In 1994, the United Nations established the Convention to Combat Desertification (UNCCD), through which 122 countries have committed to Land Degradation Neutrality targets, similar to the way countries in the climate Paris Agreement have agreed to targets for reducing carbon pollution. These efforts involve working with farmers to safeguard arable land, repairing degraded land, and managing water supplies more effectively.
The UNCCD has also promoted the Great Green Wall Initiative, an effort to restore 386,000 square miles (100 million hectares) across 20 countries in Africa by 2030. A similar effort is underway in northern China, with the government planting trees along the border of the Gobi desert to prevent it from expanding as farming, livestock grazing, and urbanization, along with climate change, removed buffering vegetation.
However, the results for these types of restoration efforts so far have been mixed. One type of mesquite tree planted in East Africa to buffer against desertification has proved to be invasive and problematic. The Great Green Wall initiative in Africa has evolved away from the idea of simply planting trees and toward the idea of “re-greening,” or supporting small farmers in managing land to maximize water harvesting (via stone barriers that decrease water runoff, for example) and nurture natural regrowth of trees and vegetation.

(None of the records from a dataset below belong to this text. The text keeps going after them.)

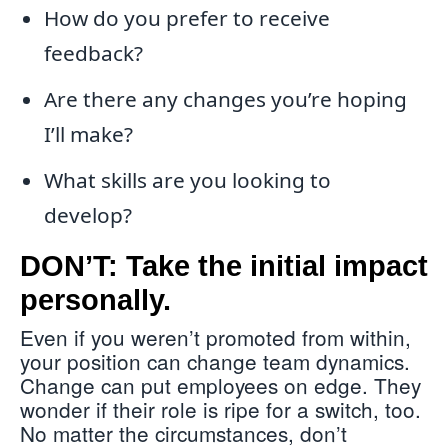
How do you prefer to receive
feedback?
Are there any changes you’re hoping
I’ll make?
What skills are you looking to
develop?
DON’T: Take the initial impact
personally.
Even if you weren’t promoted from within,
your position can change team dynamics.
Change can put employees on edge. They
wonder if their role is ripe for a switch, too.
No matter the circumstances, don’t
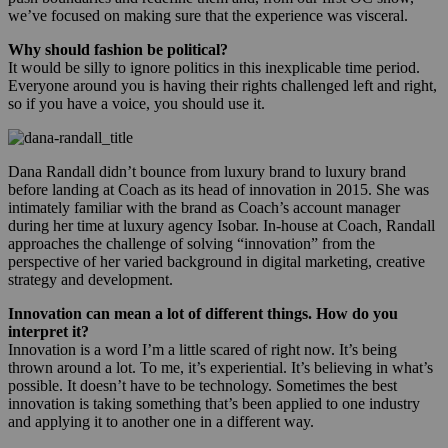
we’ve focused on making sure that the experience was visceral.
Why should fashion be political?
It would be silly to ignore politics in this inexplicable time period.
Everyone around you is having their rights challenged left and right,
so if you have a voice, you should use it.
Dana Randall didn’t bounce from luxury brand to luxury brand
before landing at Coach as its head of innovation in 2015. She was
intimately familiar with the brand as Coach’s account manager
during her time at luxury agency Isobar. In-house at Coach, Randall
approaches the challenge of solving “innovation” from the
perspective of her varied background in digital marketing, creative
strategy and development.
Innovation can mean a lot of different things. How do you
interpret it?
Innovation is a word I’m a little scared of right now. It’s being
thrown around a lot. To me, it’s experiential. It’s believing in what’s
possible. It doesn’t have to be technology. Sometimes the best
innovation is taking something that’s been applied to one industry
and applying it to another one in a different way.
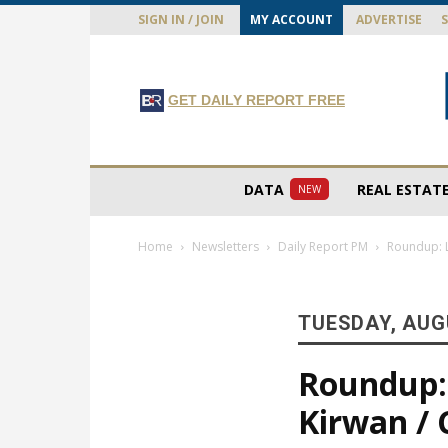
SIGN IN / JOIN
MY ACCOUNT
ADVERTISE
GET DAILY REPORT FREE
DATA
REAL ESTAT
NEW
Home
Newsletters
Daily Report PM
Roundup: L
TUESDAY, AUGU
Roundup: 
Kirwan / 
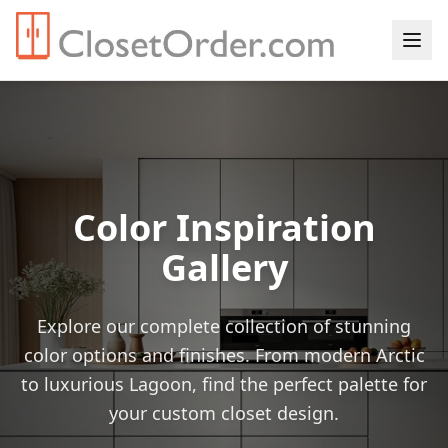
Color Inspiration
Gallery
Explore our complete collection of stunning
color options and finishes. From modern Arctic
to luxurious Lagoon, find the perfect palette for
your custom closet design.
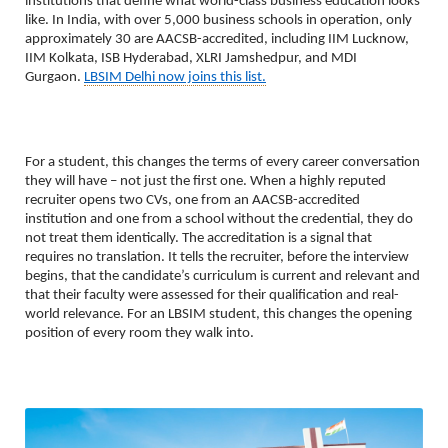
institutions that define what world-class business education looks 
like. In India, with over 5,000 business schools in operation, only 
approximately 30 are AACSB-accredited, including IIM Lucknow, 
IIM Kolkata, ISB Hyderabad, XLRI Jamshedpur, and MDI 
Gurgaon. 
LBSIM Delhi now joins this list.
For a student, this changes the terms of every career conversation 
they will have – not just the first one. When a highly reputed 
recruiter opens two CVs, one from an AACSB-accredited 
institution and one from a school without the credential, they do 
not treat them identically. The accreditation is a signal that 
requires no translation. It tells the recruiter, before the interview 
begins, that the candidate’s curriculum is current and relevant and 
that their faculty were assessed for their qualification and real-
world relevance. For an LBSIM student, this changes the opening 
position of every room they walk into.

“The absolute number of farmers in these [at-risk rural] regions is so large that even simple and inexpensive interventions can have regional impacts,” write the authors of the World Atlas of Desertification, noting that more than 80 percent of the world’s farms are managed by individual households, primarily in Africa and Asia. “Smallholders are now seen as part of the solution of land degradation rather than a main problem, which was a prevailing view of the past.”